Contexte et histoire politique
Depuis 1991, l’Ethiopie est gouvernée d’une main de fer par le parti du Front démocratique révolutionnaire des peuples d’Éthiopie. Hailemariam Desalegn a repris la fonction de premier ministre en 2012, suite à la mort de Meles Zenawi, à la t^te du pays durant 17 ans.
Trois textes de loi promulgués entre 2008 et 2009 ont permis au gouvernement éthiopien de museler à la fois les partis d’opposition, les défenseurs des droits de l’homme, les minorités ethniques et religieuses et les médias indépendants.
La Loi sur les sociétés et les associations caritatives interdit aux associations qui reçoivent plus de 10% de leurs fonds de l’étranger de travailler sur des questions politiques ou qui ont trait aux droits humains. Dans un pays où les investissements étrangers représentent environ la moitié du budget de l’État, cette disposition condamne les activités des ONG internationales et nationales.

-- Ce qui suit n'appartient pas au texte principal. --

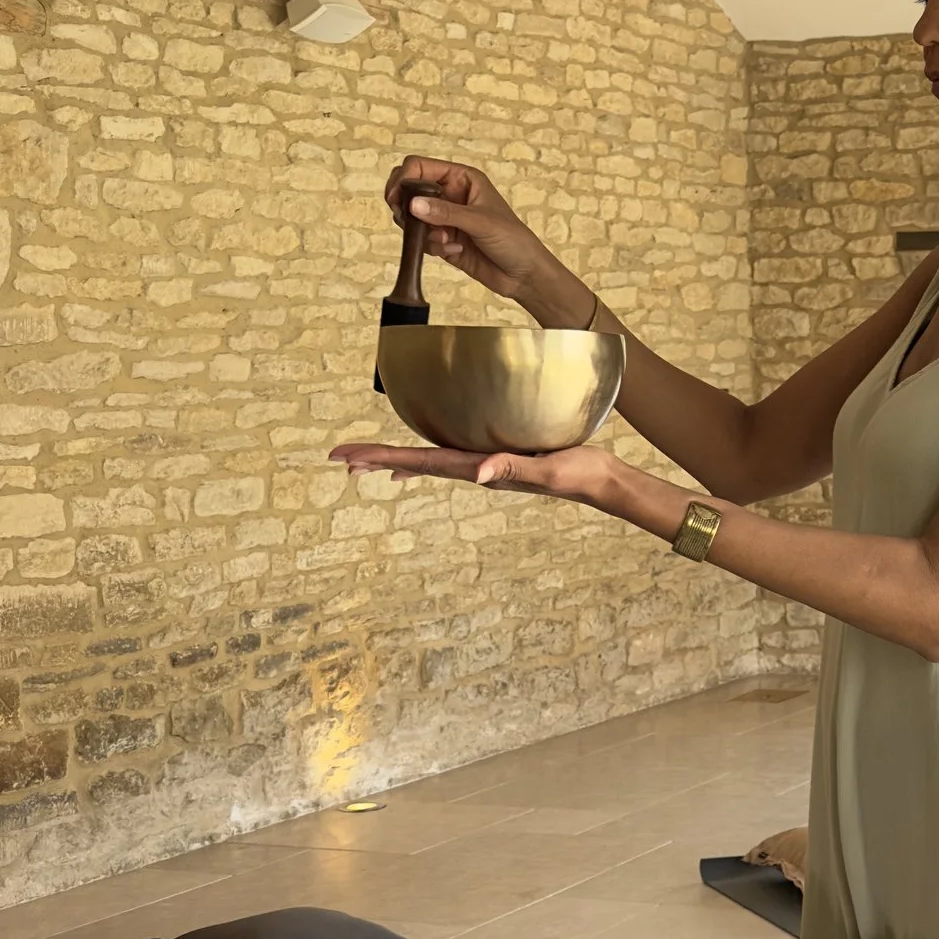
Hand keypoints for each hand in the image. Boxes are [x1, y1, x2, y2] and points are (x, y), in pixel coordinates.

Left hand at [329, 439, 691, 536]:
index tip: (345, 458)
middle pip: (413, 464)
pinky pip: (448, 457)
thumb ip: (513, 468)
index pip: (419, 463)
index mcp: (478, 469)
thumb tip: (476, 474)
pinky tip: (414, 462)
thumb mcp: (548, 471)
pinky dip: (423, 459)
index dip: (380, 458)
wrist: (601, 481)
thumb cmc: (578, 474)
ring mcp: (483, 465)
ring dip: (393, 461)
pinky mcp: (495, 456)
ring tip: (363, 462)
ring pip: (426, 462)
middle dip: (374, 460)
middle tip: (338, 459)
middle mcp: (473, 469)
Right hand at [382, 156, 584, 321]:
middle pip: (409, 189)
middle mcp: (450, 195)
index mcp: (462, 178)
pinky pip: (422, 239)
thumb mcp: (481, 222)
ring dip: (422, 231)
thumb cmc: (513, 239)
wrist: (523, 275)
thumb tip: (413, 205)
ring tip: (445, 240)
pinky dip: (432, 246)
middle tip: (406, 219)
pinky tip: (455, 250)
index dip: (404, 178)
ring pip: (411, 217)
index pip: (420, 167)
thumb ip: (446, 213)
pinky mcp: (442, 240)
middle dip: (404, 205)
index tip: (397, 199)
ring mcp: (444, 218)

Définie de manière vague, la Loi anti-terrorisme ouvre la porte à des pratiques arbitraires. Peut être qualifié de terroriste le défenseur des droits humains, tout comme le journaliste qui couvre une manifestation. C’est au travers de cette loi que se met en place la persécution de la communauté musulmane ou de groupes ethniques comme celui des Oromo (OSAR, 2014).
La Loi sur les médias offre au gouvernement un contrôle quasi total sur l’information. L’activité des chaînes étrangères est régulièrement interrompue. Journalistes et blogueurs indépendants sont régulièrement menacés et arrêtés, leurs sites bloqués, sur la base d’accusations comme celle de «déstabiliser la nation et (…) d’utiliser les médias sociaux pour inciter au chaos, avec le soutien d’organisations terroristes » (Reporters sans frontières, 2014). Les craintes de poursuite judiciaire et une surveillance omniprésente mêlant techniques anciennes (payer des informateurs dans les villages reculés) et technologies de pointe achetées aux grandes multinationales de la sécurité incitent à une forte autocensure (HRW, 2014).
L’opposition politique est fragmentée depuis le tour de vis des élections législatives de 2005. En 2010, le parti au pouvoir a obtenu 545 sièges sur les 547 du parlement. En 2013, pour la première fois depuis 8 ans, des manifestations ont eu lieu dans les rues d’Addis Abeba et d’autres villes du pays, organisées par deux partis de l’opposition, le «Parti bleu» et le Parti pour l’unité pour la démocratie et la justice (UDJ). Les mois suivants, 100 membres du «Parti bleu» et 62 de l’UDJ ont été arrêtés et torturés (OSAR, 2014). Des organisations locales estiment qu’environ 400 prisonniers politiques croupissent dans les geôles du pays (Freedom House, 2014). Les élections de 2015 s’approchant, les arrestations ne vont vraisemblablement pas s’arrêter dans les mois prochains.